Document excerpt:
....
I hadn't considered the gates belt - thanks for the tip! I don't have an O'Reilley's anywhere near me, though. I just ordered the Oregon belt off Amazon. 

As far as I can tell, nothing appears to be binding. No cracked welds or metal-to-metal contact anywhere. 

What's the best way to check the bushings?


----------



## G_P (May 14, 2015)

The oil is likely coming from the breather on the side of the motor, or is leaking past a failed oil seal on the auger gearbox. The gearbox seals are cheap and simple to replace but the rear seal requires removal of the impeller from the shaft and that will almost certainly require a hydraulic press as it will be rusted on.

I have a similar unit and in this last storm it was throwing snow 20+ feet with ease. I had to angle the chute down in a few places to keep from throwing the snow onto my neighbors cars. I had media blasted the chute on mine and wire wheeled the inside of the bucket prior to repainting it so the smooth surface probably helped the throwing distance a lot.


----------



## Jackmels (Feb 18, 2013)

A New Impeller bearing will make a difference. I'd also go with a new engine for trouble free operation. Tall chute and impeller seal mods are great. Once You get the machine set up right, You'll love it.
....
What to do:
[1] Answer these questions using the snowblower repair thread.
(a) Where did the first poster order the Oregon belt?
(b) According to G_P, what will removing the impeller from the shaft almost certainly require?
(c) Which two modifications does Jackmels call great?
[2] Translate this sentence from the snowblower repair thread into Spanish: "I have a similar unit and in this last storm it was throwing snow 20+ feet with ease."
[3] Carry on the snowblower repair thread from the end of its last post.

Material provided:
....
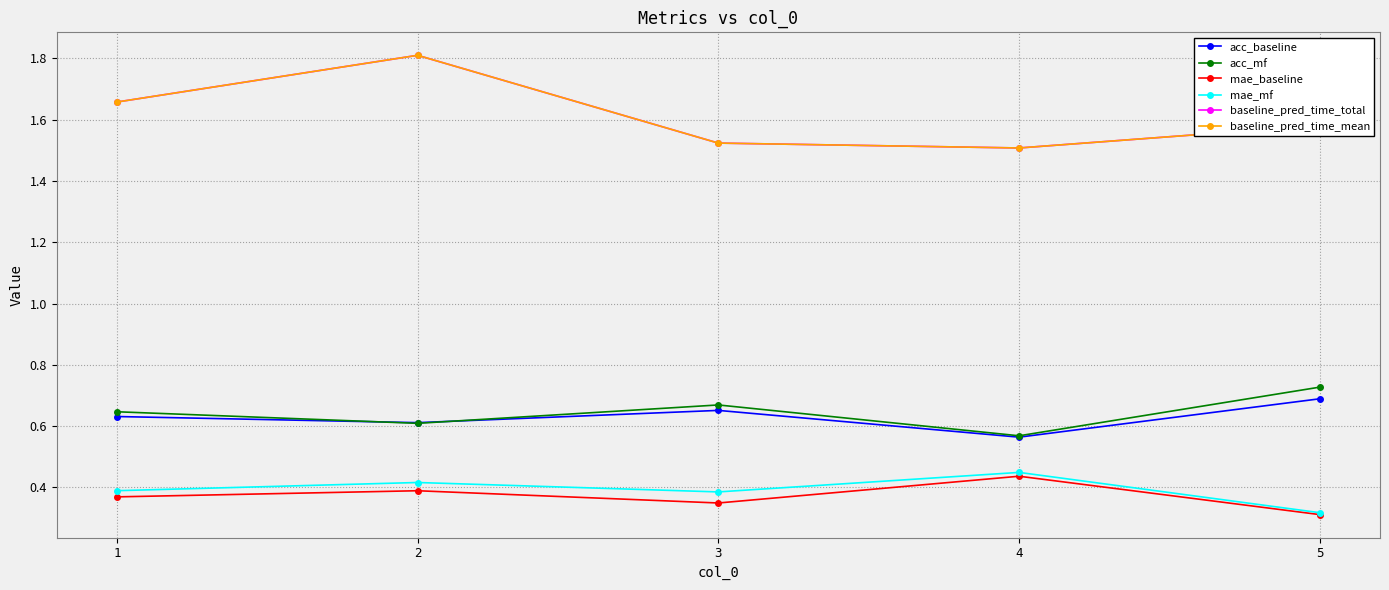

What is the value of the mae_baseline point at the 5th from the left?

0.3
....
Results for each task:
[1]
(a) On Amazon.
(b) A hydraulic press.
(c) The tall chute and the impeller seal mods.

[2] Tengo una unidad similar y en esta última tormenta lanzaba la nieve a más de 20 pies con facilidad.

[3]
----------



## RedOctobyr (Mar 2, 2014)

I had trouble with a more recent Tecumseh OHV engine sweating oil, which would begin a few minutes after starting the engine. 

I checked a whole bunch of things, which were not the problem :redface: 

I checked the cylinder bore dimensions, replaced the head gasket, replaced the dipstick gasket, etc. It finally turned out to be something stupid with my crankcase breather valve. 

Make sure that your crankcase breather valve is working correctly. And is connected correctly. You can check the breather valve. If you remove it, you should be able to easily blow through it, blowing from the engine-side of the valve. And you should not be able to suck air through it, if sucking on the engine-side of the valve. My valve checked OK, and I even replaced it, no change. 

But there's a rubber tube coming off my breather valve cover. It finally turned out that the previous owner connected this tube to the carb, rather than leaving it hanging, just pointing toward the ground, the way it should be. So each time I reassembled things, I dutifully connected the rubber tube to this "port" on the carb. It seemed a bit weird, but I didn't question it enough. Finally I checked, and found that this "port" on the carb body wasn't drilled through. 

I had assumed this port let the engine suck any oil drips back into the intake, vs onto the ground. Instead, connecting the rubber tube to a plugged port meant that I was defeating the crankcase breather valve, since it could not blow air out of the rubber tube, since I'd essentially plugged the end of the tube. So the valve couldn't do its job of maintaining vacuum in the crankcase. Instead, the crankcase pressurized, and oil weeped out.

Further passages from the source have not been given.